With the introduction of Ebony, his second magazine, the budding entrepreneur established the first media vehicle capable of delivering color advertising messages to African-Americans coast-to-coast. But despite the uniqueness of this opportunity, and more than 400,000 copies sold per month, advertisers would not consider Ebony as they readily did other publications targeted to White America. Undeterred, Johnson decided the only solution was to meet the challenge head on and persuade advertisers, one by one, that they simply could not succeed without taking his readers seriously.
"I intended to deal with the problem by persuading corporations and advertising executives to give Ebony the same consideration they gave Life and Look [magazines]," wrote Johnson in his autobiography, "Succeeding Against the Odds: The Autobiography of a Great American Businessman." "To do that I had to convince corporations and advertising executives that there was an untapped, underdeveloped market larger and more affluent than some of the White foreign markets," Johnson recalled.

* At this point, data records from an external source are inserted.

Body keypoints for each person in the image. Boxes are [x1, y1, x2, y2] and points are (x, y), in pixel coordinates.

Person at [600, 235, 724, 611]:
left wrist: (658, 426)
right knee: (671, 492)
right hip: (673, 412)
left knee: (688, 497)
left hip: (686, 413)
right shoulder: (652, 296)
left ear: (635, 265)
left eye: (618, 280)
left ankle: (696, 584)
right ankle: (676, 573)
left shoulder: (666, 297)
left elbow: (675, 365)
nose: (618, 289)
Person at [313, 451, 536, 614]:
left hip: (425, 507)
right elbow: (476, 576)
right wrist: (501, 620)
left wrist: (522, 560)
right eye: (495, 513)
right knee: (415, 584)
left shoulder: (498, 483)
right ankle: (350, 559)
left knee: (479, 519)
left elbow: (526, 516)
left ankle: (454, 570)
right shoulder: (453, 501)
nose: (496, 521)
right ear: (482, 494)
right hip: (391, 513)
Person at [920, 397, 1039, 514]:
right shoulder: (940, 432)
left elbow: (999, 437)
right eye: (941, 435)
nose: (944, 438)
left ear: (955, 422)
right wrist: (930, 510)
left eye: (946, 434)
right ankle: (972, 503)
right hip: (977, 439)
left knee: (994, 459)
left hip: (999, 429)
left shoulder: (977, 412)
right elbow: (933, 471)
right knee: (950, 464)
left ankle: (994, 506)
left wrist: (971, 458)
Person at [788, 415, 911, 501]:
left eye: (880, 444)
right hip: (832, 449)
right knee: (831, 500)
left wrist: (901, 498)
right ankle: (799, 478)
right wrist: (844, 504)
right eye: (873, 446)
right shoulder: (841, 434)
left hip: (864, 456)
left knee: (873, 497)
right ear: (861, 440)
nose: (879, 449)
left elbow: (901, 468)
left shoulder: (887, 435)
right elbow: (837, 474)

After employing both Black and White salesmen to pitch Ebony to advertising agencies, Johnson decided to assume the role of delivering the message himself. He took to the task with unrelenting tenacity, cultivating personal relationships with marketers, and galvanizing his readers to personally write letters to companies reluctant to spend money in their favorite publication.
Persistence finally paid off, but the struggle never ended. "We broke through the plate glass of invisibility by proving that Black consumers not only existed but that they bought more name brand products than White consumers," wrote Johnson. "We proved, for example, that Blacks were buying, proportionately more premium Scotch and more big cars than their White counterparts."

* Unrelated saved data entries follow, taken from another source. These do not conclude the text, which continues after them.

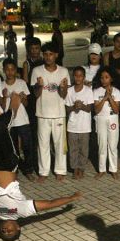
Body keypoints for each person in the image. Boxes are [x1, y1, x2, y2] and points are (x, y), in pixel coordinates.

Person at [0, 95, 81, 241]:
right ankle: (13, 109)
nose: (6, 231)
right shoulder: (20, 211)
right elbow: (49, 204)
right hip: (6, 164)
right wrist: (71, 198)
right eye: (10, 232)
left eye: (3, 233)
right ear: (18, 227)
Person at [30, 42, 70, 181]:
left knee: (59, 144)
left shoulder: (63, 71)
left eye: (51, 54)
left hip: (59, 113)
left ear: (56, 55)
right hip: (42, 113)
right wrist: (39, 86)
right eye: (45, 54)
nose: (48, 57)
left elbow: (64, 95)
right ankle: (43, 172)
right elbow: (35, 95)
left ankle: (60, 170)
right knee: (43, 144)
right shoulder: (37, 71)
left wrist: (63, 88)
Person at [1, 58, 35, 178]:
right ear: (4, 70)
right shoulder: (1, 85)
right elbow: (2, 106)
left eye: (12, 69)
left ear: (15, 70)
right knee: (13, 148)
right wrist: (4, 97)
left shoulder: (21, 83)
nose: (10, 72)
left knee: (27, 145)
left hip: (22, 120)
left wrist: (23, 98)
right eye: (7, 70)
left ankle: (29, 170)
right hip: (10, 121)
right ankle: (14, 170)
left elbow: (26, 104)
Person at [65, 67, 94, 179]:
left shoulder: (88, 90)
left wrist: (81, 106)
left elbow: (89, 108)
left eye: (80, 76)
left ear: (84, 77)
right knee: (73, 148)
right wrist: (74, 107)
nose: (78, 78)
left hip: (84, 126)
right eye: (76, 76)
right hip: (72, 125)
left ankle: (81, 168)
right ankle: (75, 168)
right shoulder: (70, 91)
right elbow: (67, 109)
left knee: (83, 148)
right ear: (73, 77)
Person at [93, 66, 120, 179]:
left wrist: (110, 97)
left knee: (113, 145)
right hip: (100, 119)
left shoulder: (117, 92)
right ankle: (102, 169)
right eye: (102, 77)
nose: (103, 80)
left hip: (112, 119)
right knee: (102, 144)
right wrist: (104, 98)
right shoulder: (96, 91)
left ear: (111, 79)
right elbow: (96, 109)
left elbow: (116, 110)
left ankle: (113, 169)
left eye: (106, 77)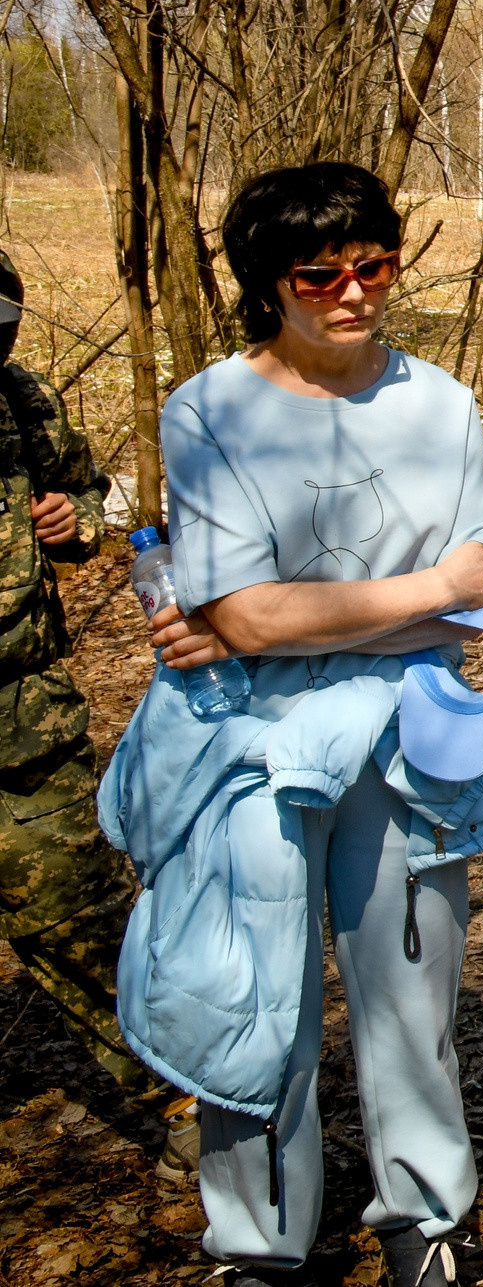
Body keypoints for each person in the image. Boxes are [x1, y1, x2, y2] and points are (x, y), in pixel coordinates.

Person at [137, 162, 483, 1287]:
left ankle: (427, 1220)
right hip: (246, 751)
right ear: (270, 284)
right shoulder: (210, 410)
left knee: (411, 991)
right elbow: (246, 615)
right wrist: (412, 594)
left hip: (407, 742)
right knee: (250, 993)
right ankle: (258, 1245)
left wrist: (279, 618)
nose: (351, 292)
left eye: (374, 265)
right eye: (319, 274)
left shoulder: (440, 405)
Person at [0, 248, 195, 1170]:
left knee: (89, 917)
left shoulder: (19, 399)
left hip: (23, 725)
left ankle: (188, 1099)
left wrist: (72, 520)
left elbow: (90, 495)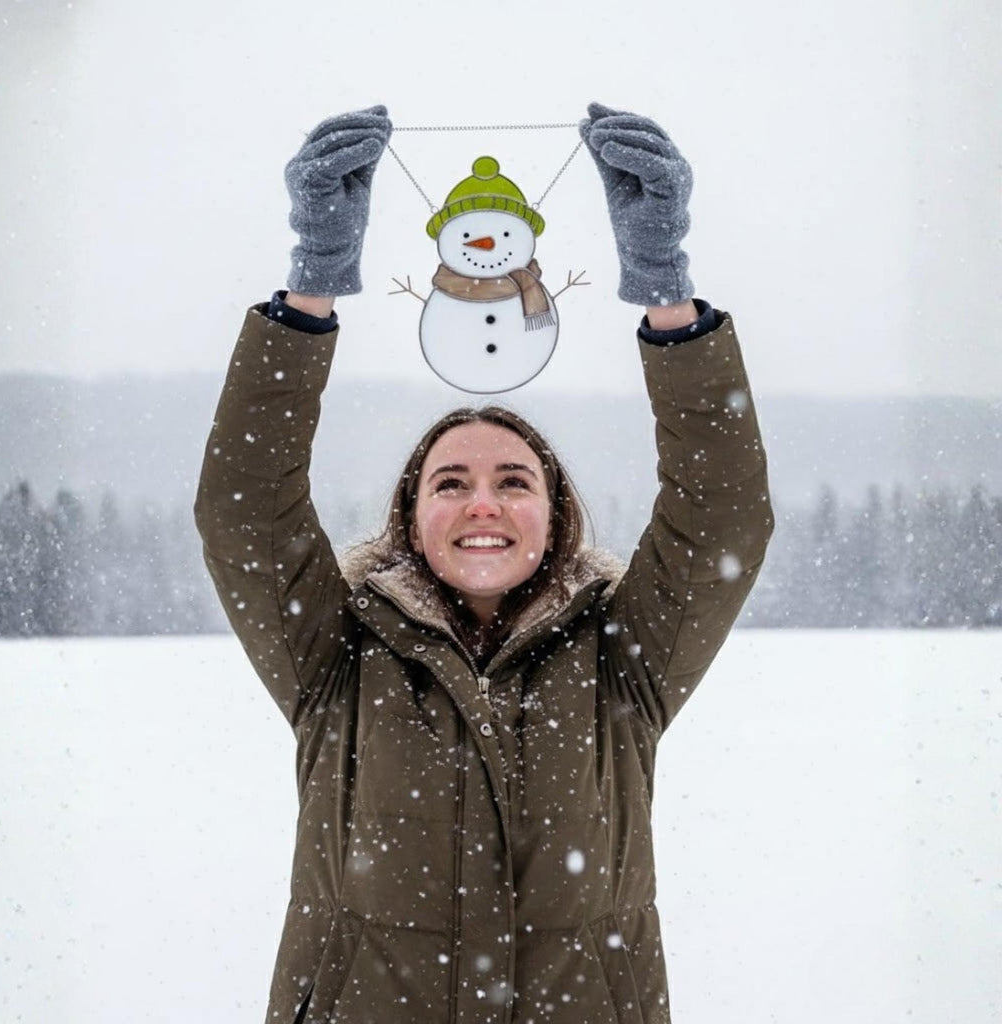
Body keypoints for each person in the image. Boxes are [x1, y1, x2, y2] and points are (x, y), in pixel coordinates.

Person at [194, 102, 774, 1024]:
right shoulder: (334, 656)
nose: (482, 504)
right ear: (410, 517)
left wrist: (668, 290)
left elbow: (721, 514)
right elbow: (245, 512)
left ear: (556, 515)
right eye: (449, 481)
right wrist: (312, 287)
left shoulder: (627, 658)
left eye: (513, 481)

But even when confronted with the research, advertisers refused to support the Johnson Publishing Co. titles with dollars commensurate with their position in the market. When Ebony was first launched, African-Americans collectively earned less than $10 billion annually. Today, with those earnings approaching $700 billion, Johnson still has never had the luxury of taking advertising for granted.

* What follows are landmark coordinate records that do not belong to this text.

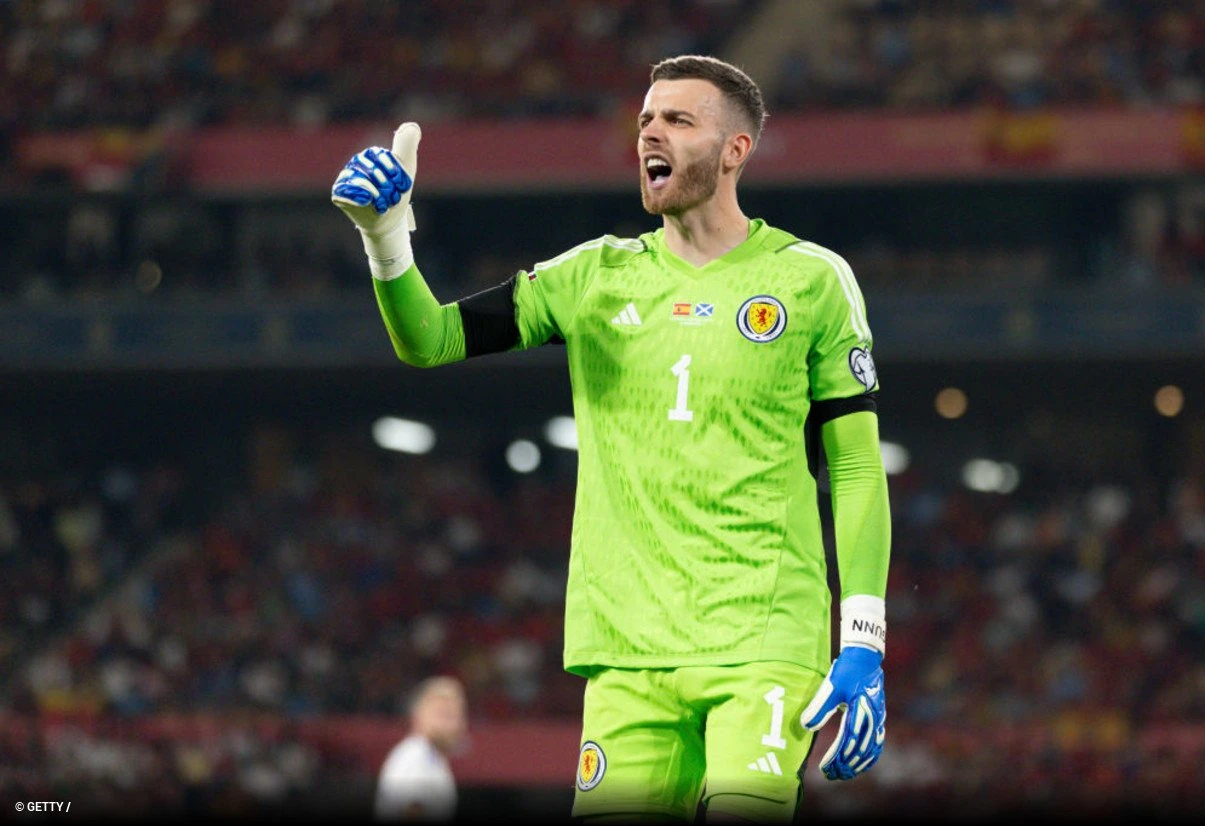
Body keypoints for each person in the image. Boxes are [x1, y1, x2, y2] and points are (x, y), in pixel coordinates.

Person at [333, 55, 891, 823]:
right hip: (627, 654)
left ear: (735, 150)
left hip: (763, 638)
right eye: (645, 121)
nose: (650, 134)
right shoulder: (592, 277)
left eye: (678, 120)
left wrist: (863, 635)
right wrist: (387, 242)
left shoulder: (812, 280)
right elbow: (430, 340)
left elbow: (856, 466)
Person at [374, 676, 468, 822]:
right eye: (443, 715)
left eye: (455, 716)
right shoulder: (416, 755)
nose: (450, 724)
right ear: (418, 716)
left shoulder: (432, 758)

In at least one instance, Johnson felt that perhaps he was battling far greater forces than he imagined when taking on the advertising establishment. Once he had spent years cultivating the ad manager for Sears.
"I sent birthday, holiday and anniversary cards. I tried in every way I could to sell him. Then, on a day I'll never forget, he said 'John, I think we're going to do it.' Would you believe it - he died a day or so later of a heart attack. I said to myself, 'Even the Lord doesn't want us to have this account."
Johnson persevered and went on to build one of the most enviable businesses in the country, with $498 million in sales last year. More than 25 percent of that revenue derived from advertising sales in Ebony and Jet, which collectively now boast a circulation of more than 5 million copies a month.
The secret of Johnson's success lies in his steady insistence in his company's mission - delivering positive portrayals of African-Americans, and securing value from advertisers for the audience he delivered.
As an entrepreneur who rose from poverty to ranks of the nation's richest individuals selling products that catered to the needs of Black consumers, Johnson is clear about the larger role of race in his accomplishments. "I've talked to scores of Black millionaires who say, almost to a man or woman that they made money not because of race, but in spite of race…If I hadn't operated with the handicap of racial barriers, I could have made billions instead of millions."
There are lessons in Johnson's life for African Entrepreneur's with floating dreams in the continent. The Johnson philosophy of "will and determination" is a consumable in the plate of aspirants aiming for the summit on the black hill of success.